Walkthrough: why this works (and what the tables mean)

1) I classify events by event time, not arrival time

Even though the stream is processed by arrival_time, the window assignment uses event_time.

That’s the core of stable event-time analytics: windows represent real-world time buckets, not ingestion time buckets.

2) I compute the watermark from the newest event time observed

When I see a new event_time, I update:

  • max_event_time_seen
  • watermark = max_event_time_seen - allowed_lateness

So if I allow 30 seconds lateness, the watermark always trails the “front” of the stream by 30 seconds.

3) I close a window when watermark passes its end

For a window [w_start, w_end):

  • if watermark >= w_end, the system considers that window closed
  • late events for closed windows are candidates for backfill

This is where “real-time” stops being misleading: windows won’t keep changing forever just because the network is messy.

4) I constrain backfills with a horizon

Without a horizon, late events could cause unbounded churn.

So I drop events when the window is too far behind the watermark:

  • close_age = (watermark - w_end)
  • accept if close_age <= BACKFILL_HORIZON_SEC

In practice, this gives dashboards a predictable “maximum correction delay.”


What happens when I run this?

In this simulated stream:

  • o1, o2, o3 are for the 12:00 minute and arrive early enough → counted normally
  • o6 and o7 belong to the 12:00 minute but arrive during later minutes → counted as backfills
  • window_backfills shows how many corrections were applied per window

You’ll see the window_metrics.event_count for 12:00 increase after the late arrivals, but only because they were still within the backfill horizon. If I made lateness bigger than BACKFILL_HORIZON_SEC, those late events would be ignored and the 12:00 window would remain stable.


Data observability hook: detecting when “late correction” is getting worse

A really helpful operational metric is late correction volume per window.

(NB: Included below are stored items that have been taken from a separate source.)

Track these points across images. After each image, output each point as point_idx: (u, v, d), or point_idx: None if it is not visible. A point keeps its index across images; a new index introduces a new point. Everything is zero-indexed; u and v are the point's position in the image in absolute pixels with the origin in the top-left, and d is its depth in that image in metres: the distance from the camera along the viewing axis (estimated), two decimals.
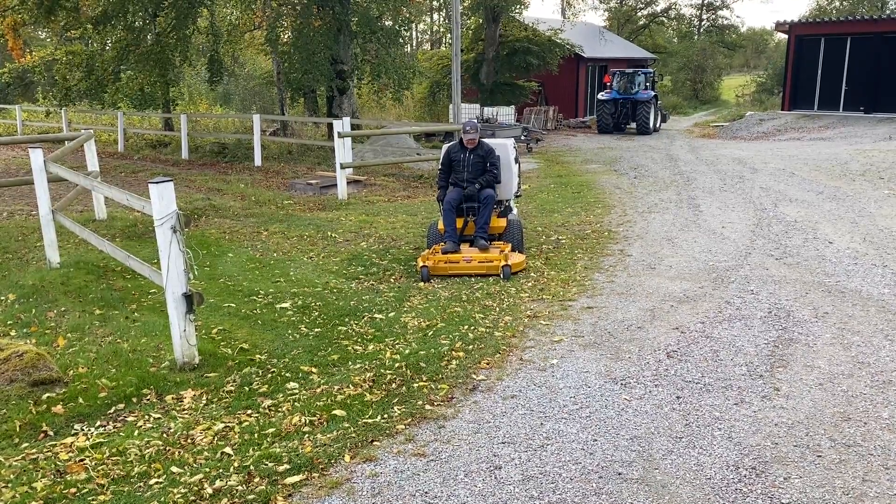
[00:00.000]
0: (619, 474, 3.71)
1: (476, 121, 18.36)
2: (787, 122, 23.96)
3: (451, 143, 8.79)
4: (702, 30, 54.44)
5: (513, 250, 7.99)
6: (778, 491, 3.53)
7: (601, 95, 26.02)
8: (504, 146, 8.80)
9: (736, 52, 59.48)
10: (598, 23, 45.47)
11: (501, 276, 7.42)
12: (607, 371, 5.05)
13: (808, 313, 6.16)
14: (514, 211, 9.02)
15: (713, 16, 54.56)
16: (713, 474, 3.69)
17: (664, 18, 53.57)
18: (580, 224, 10.20)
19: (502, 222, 8.38)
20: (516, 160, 8.96)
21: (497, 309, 6.49)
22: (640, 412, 4.41)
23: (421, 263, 7.65)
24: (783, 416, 4.31)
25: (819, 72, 24.93)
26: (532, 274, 7.64)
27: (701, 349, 5.43)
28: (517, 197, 9.38)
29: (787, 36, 26.30)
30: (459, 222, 8.25)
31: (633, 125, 25.37)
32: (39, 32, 28.20)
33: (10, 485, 3.68)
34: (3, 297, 6.72)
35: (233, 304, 6.69)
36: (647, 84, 25.37)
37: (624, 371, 5.05)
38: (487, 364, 5.22)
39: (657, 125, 25.86)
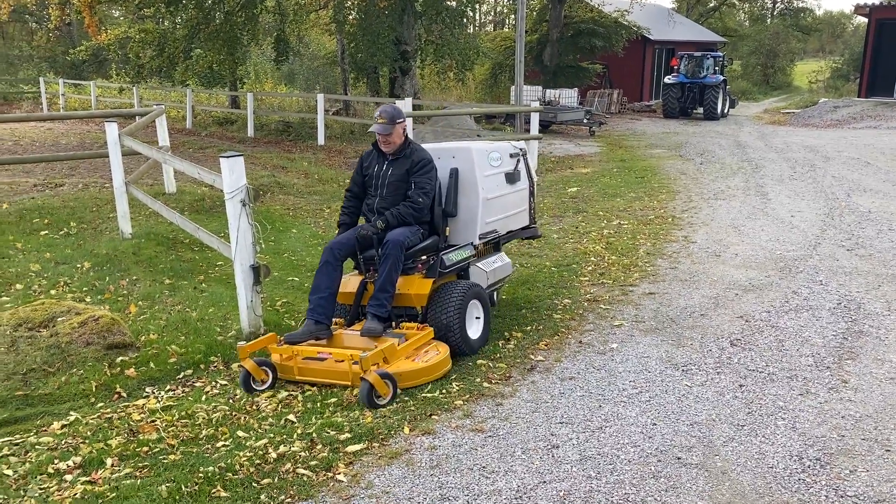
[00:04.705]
0: (679, 459, 3.68)
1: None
2: (863, 110, 23.01)
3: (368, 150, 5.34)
4: (775, 12, 52.67)
5: (438, 337, 4.76)
6: (843, 483, 3.45)
7: (668, 79, 25.49)
8: (467, 151, 5.28)
9: (811, 37, 57.36)
10: (667, 4, 44.41)
11: (359, 396, 4.23)
12: (668, 357, 4.99)
13: (879, 306, 5.95)
14: (507, 262, 5.79)
15: None
16: (776, 463, 3.63)
17: (735, 1, 51.95)
18: (643, 209, 10.04)
19: (424, 288, 4.88)
20: (511, 176, 5.55)
21: (556, 291, 6.46)
22: (702, 399, 4.35)
23: (242, 357, 4.52)
24: (850, 409, 4.20)
25: None
26: (592, 258, 7.58)
27: (766, 338, 5.31)
28: (535, 236, 6.20)
29: (866, 19, 25.23)
30: (349, 284, 5.05)
31: (700, 110, 24.80)
32: (114, 11, 29.01)
33: (87, 441, 3.87)
34: (79, 265, 7.01)
35: (296, 279, 6.84)
36: (716, 68, 24.73)
37: (685, 357, 4.98)
38: (546, 345, 5.22)
39: (725, 110, 25.21)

With the window_backfills table, you can monitor it like this:

df = con.execute(""" SELECT window_start, late_event_count, CASE WHEN late_event_count = 0 THEN 'ok' WHEN late_event_count <= 1 THEN 'minor' ELSE 'spike' END AS lateness_status FROM window_backfills ORDER BY window_start """).fetchdf() print(df)

If you graph late_event_count over time and it trends upward, you’ve likely got a real upstream delay issue (batching, queue backpressure, clock drift, etc.), and you can focus debugging where it matters.

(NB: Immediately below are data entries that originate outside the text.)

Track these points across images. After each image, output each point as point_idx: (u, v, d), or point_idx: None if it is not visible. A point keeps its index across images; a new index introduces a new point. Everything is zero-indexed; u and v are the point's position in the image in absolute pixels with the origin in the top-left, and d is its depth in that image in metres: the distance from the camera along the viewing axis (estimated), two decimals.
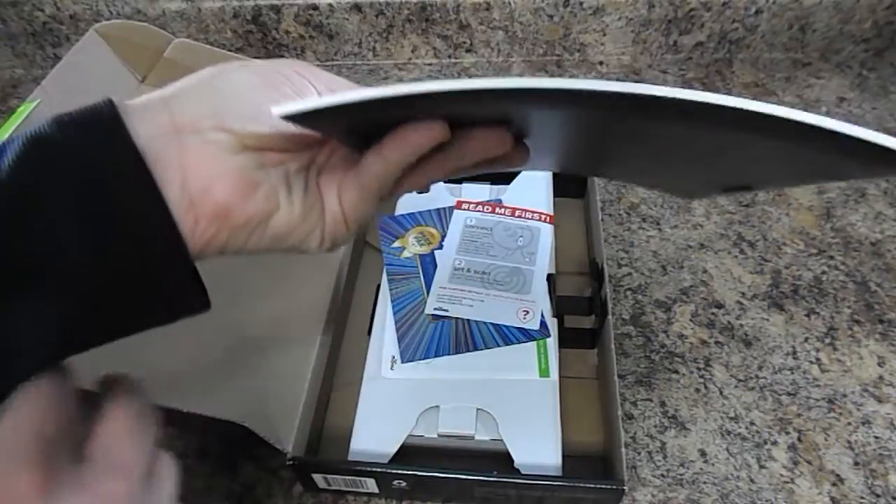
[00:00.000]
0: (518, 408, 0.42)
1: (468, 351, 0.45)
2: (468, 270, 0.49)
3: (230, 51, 0.71)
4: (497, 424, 0.42)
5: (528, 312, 0.47)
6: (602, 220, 0.57)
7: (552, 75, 0.72)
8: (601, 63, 0.73)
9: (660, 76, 0.71)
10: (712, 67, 0.72)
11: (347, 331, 0.50)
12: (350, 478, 0.40)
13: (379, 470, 0.39)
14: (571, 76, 0.72)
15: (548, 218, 0.52)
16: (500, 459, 0.41)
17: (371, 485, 0.40)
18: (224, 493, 0.43)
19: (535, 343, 0.45)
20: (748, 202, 0.59)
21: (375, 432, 0.42)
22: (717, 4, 0.68)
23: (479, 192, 0.55)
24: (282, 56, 0.73)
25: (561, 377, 0.45)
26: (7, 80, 0.73)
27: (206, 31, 0.70)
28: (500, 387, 0.43)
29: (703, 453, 0.45)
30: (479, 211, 0.53)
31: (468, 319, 0.46)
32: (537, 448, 0.41)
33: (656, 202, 0.59)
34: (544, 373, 0.44)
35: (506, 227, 0.52)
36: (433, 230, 0.52)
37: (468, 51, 0.73)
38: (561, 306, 0.49)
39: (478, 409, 0.42)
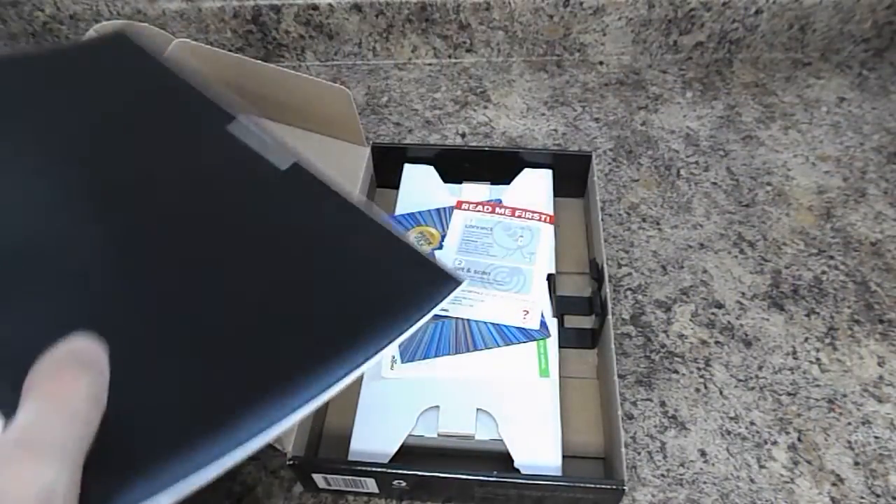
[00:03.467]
0: (518, 408, 0.42)
1: (468, 351, 0.45)
2: (468, 270, 0.49)
3: (230, 51, 0.71)
4: (497, 424, 0.42)
5: (528, 312, 0.47)
6: (602, 220, 0.57)
7: (552, 75, 0.72)
8: (601, 63, 0.73)
9: (660, 76, 0.71)
10: (712, 67, 0.72)
11: None
12: (350, 478, 0.40)
13: (379, 470, 0.39)
14: (571, 76, 0.72)
15: (548, 218, 0.52)
16: (500, 459, 0.41)
17: (371, 485, 0.40)
18: (224, 493, 0.43)
19: (535, 343, 0.45)
20: (748, 202, 0.59)
21: (375, 432, 0.42)
22: (717, 4, 0.68)
23: (478, 192, 0.55)
24: (282, 57, 0.73)
25: (561, 377, 0.45)
26: None
27: (206, 31, 0.70)
28: (500, 387, 0.43)
29: (703, 453, 0.45)
30: (479, 211, 0.53)
31: (468, 319, 0.46)
32: (537, 448, 0.41)
33: (656, 202, 0.59)
34: (544, 373, 0.44)
35: (506, 227, 0.52)
36: (433, 230, 0.52)
37: (468, 51, 0.73)
38: (561, 306, 0.49)
39: (478, 409, 0.42)
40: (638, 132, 0.66)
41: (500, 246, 0.51)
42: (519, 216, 0.52)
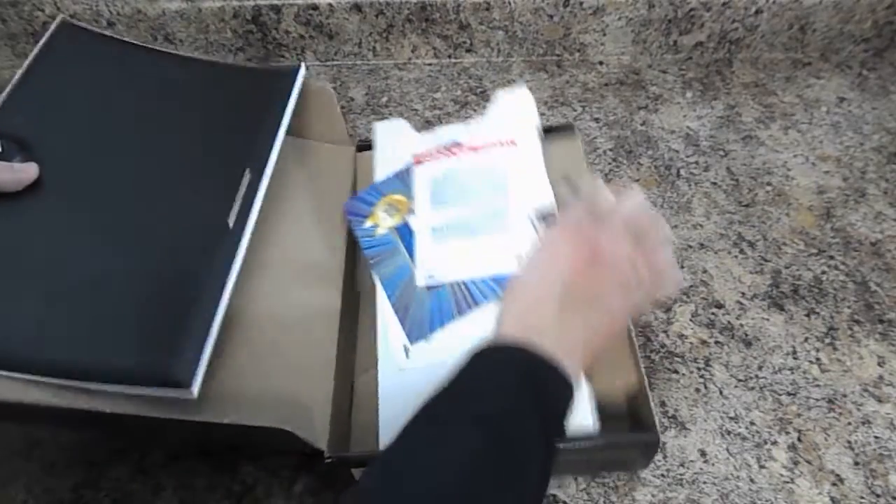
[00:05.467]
0: None
1: (470, 309, 0.43)
2: (446, 228, 0.47)
3: (230, 51, 0.72)
4: None
5: (520, 257, 0.46)
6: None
7: (552, 75, 0.72)
8: (601, 63, 0.73)
9: (660, 76, 0.71)
10: (712, 67, 0.72)
11: (360, 324, 0.49)
12: None
13: None
14: (571, 76, 0.72)
15: (508, 142, 0.49)
16: None
17: None
18: (224, 492, 0.43)
19: None
20: (748, 202, 0.59)
21: (402, 422, 0.41)
22: (717, 4, 0.68)
23: (455, 131, 0.52)
24: (282, 57, 0.73)
25: None
26: (7, 80, 0.73)
27: (206, 31, 0.70)
28: None
29: (703, 453, 0.45)
30: (438, 159, 0.50)
31: (463, 281, 0.44)
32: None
33: (656, 202, 0.59)
34: None
35: (470, 170, 0.49)
36: (400, 197, 0.49)
37: (468, 51, 0.73)
38: None
39: None
40: (638, 132, 0.66)
41: (472, 191, 0.48)
42: (480, 149, 0.49)
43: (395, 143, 0.52)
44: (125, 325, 0.38)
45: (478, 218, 0.46)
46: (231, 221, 0.43)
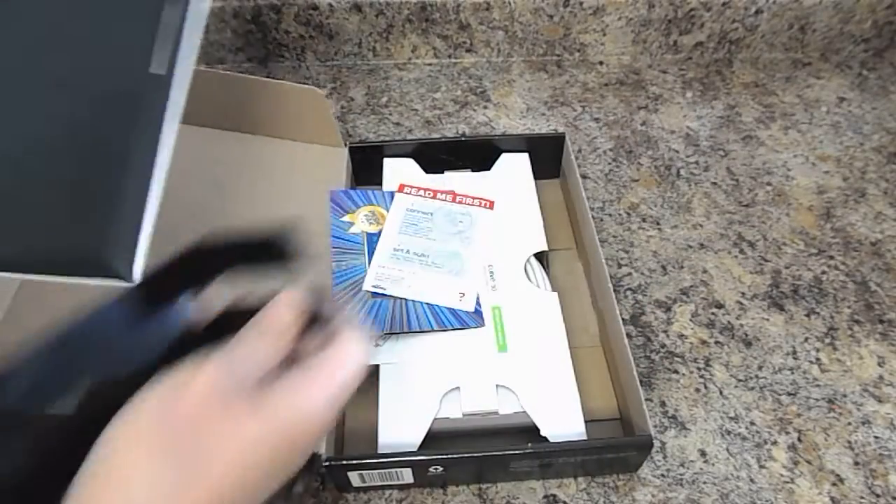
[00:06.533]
0: (536, 378, 0.43)
1: (401, 332, 0.45)
2: (407, 251, 0.49)
3: (230, 50, 0.72)
4: (517, 397, 0.42)
5: (463, 295, 0.47)
6: (602, 219, 0.57)
7: (552, 75, 0.72)
8: (601, 63, 0.73)
9: (660, 76, 0.71)
10: (712, 67, 0.72)
11: None
12: (386, 471, 0.40)
13: (416, 458, 0.39)
14: (571, 76, 0.72)
15: (488, 204, 0.53)
16: (523, 432, 0.41)
17: (408, 475, 0.40)
18: None
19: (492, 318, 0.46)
20: (748, 202, 0.59)
21: (401, 422, 0.42)
22: (717, 4, 0.68)
23: (461, 179, 0.55)
24: (282, 57, 0.73)
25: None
26: None
27: (206, 30, 0.70)
28: (515, 360, 0.44)
29: (703, 453, 0.45)
30: (420, 196, 0.53)
31: (405, 301, 0.47)
32: (561, 415, 0.41)
33: (656, 202, 0.59)
34: (502, 348, 0.44)
35: (446, 213, 0.52)
36: (383, 211, 0.52)
37: (468, 51, 0.73)
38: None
39: (497, 385, 0.43)
40: (638, 132, 0.66)
41: (440, 230, 0.51)
42: (460, 202, 0.53)
43: (401, 179, 0.55)
44: (42, 205, 0.32)
45: (436, 254, 0.49)
46: (155, 65, 0.35)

Why I like this pattern for real-time analytics

I’ve built systems where “late event” handling was an afterthought, and charts slowly degraded into mystery. This approach makes three things explicit:

  1. Event-time windows: stable meaning of “the minute.”
  2. Watermark-based closing: bounded correctness, not infinite waiting.
  3. Backfill horizon: controlled correction to avoid endless churn.

That combination is what turns “real-time analytics” from a live demo into something I can trust under real network and scheduling behavior.


Conclusion

I implemented late-event backfills using event-time watermarks with DuckDB, processing a stream in arrival order while assigning events to event-time windows. The key idea is that windows close when the watermark passes their end, and late events only correct already-closed windows within a configured backfill horizon—keeping dashboards stable while still recovering correctness.